Charlotte MacLeod, a spokeswoman for Global Affairs Canada, said Canadians in Sinaloa should “limit movements and shelter in place if possible” and “not attempt to cross road blockades.”

“The Government of Canada advises all Canadians to avoid all non-essential travel to various regions of Mexico,” she wrote in an e-mail.

WestJet spokeswoman Denise Kenny said the airline has cancelled flights to and from Mazatlan’s airport. Sunwing said its flights to Mazatlan have been cancelled, and that return flights were “impacted by further delays.” Air Canada and Air Transat both said their operations were not affected.

Fernando Belaunzaran Mendez, a former Mexican legislator and critic of Mr. Lopez Obrador, said it was still unclear whether this week’s arrest was a one-off or the start of a wholesale change of policy for the President.

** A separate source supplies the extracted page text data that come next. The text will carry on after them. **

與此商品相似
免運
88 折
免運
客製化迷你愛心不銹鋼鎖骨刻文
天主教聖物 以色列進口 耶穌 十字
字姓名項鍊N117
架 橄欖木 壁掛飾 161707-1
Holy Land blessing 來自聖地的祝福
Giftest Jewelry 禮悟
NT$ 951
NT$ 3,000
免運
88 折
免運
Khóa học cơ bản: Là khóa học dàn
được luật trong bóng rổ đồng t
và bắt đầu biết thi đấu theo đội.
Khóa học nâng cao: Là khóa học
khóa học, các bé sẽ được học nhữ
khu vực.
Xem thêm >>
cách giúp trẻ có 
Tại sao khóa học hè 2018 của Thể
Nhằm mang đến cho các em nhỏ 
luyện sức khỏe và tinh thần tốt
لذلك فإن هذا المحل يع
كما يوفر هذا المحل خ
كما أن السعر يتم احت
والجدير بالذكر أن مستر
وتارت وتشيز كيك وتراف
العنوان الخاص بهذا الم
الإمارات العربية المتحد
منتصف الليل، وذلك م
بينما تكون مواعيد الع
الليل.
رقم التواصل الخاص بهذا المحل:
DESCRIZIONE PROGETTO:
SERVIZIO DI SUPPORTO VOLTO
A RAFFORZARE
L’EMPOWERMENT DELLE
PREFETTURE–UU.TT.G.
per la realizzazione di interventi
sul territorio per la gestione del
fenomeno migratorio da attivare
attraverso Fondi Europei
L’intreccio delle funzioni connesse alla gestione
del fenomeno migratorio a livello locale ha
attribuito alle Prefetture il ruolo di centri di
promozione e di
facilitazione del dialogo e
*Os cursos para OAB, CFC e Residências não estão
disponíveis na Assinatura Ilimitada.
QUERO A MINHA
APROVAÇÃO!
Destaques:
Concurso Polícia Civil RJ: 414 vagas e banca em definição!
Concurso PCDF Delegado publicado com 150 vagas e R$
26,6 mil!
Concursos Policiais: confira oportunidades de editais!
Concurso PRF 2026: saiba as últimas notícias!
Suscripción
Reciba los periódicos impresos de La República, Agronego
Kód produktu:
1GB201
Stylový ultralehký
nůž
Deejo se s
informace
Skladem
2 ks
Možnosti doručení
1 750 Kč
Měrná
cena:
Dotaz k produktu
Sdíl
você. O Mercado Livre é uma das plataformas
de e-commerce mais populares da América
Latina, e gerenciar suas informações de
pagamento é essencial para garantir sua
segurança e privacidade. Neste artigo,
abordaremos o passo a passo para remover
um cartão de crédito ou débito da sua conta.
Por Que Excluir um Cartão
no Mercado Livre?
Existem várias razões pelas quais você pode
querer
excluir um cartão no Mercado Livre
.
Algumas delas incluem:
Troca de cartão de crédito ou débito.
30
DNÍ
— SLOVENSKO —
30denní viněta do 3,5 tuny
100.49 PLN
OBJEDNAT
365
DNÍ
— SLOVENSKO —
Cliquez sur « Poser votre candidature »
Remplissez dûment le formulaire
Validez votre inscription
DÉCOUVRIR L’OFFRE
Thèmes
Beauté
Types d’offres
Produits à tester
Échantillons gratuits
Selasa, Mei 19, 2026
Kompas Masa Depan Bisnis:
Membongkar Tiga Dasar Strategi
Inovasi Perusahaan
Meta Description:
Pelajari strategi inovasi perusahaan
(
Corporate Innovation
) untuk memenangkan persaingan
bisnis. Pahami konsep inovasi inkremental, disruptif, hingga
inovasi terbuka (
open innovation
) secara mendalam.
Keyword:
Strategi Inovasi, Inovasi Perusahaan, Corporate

When he was elected in 2018, Mr. Lopez Obrador promised to end Mexico’s policy of using the military to fight the cartels, widely blamed for making the situation worse by triggering relentless violence. At the time, the President promised “hugs, not bullets” in combatting crime.

“Lopez Obrador may have thought that not fighting against them could reinstate peace. What happened yesterday is a rupture with this position. But we still have to see what will happen,” Mr. Belaunzaran said.

Regardless of any connection to the Three Amigos, he said, the decision had clearly helped the U.S. achieve one of its goals in its relationship with Mexico.

“They are obtaining what they want,” he said. “Which seems to be fighting against crime.”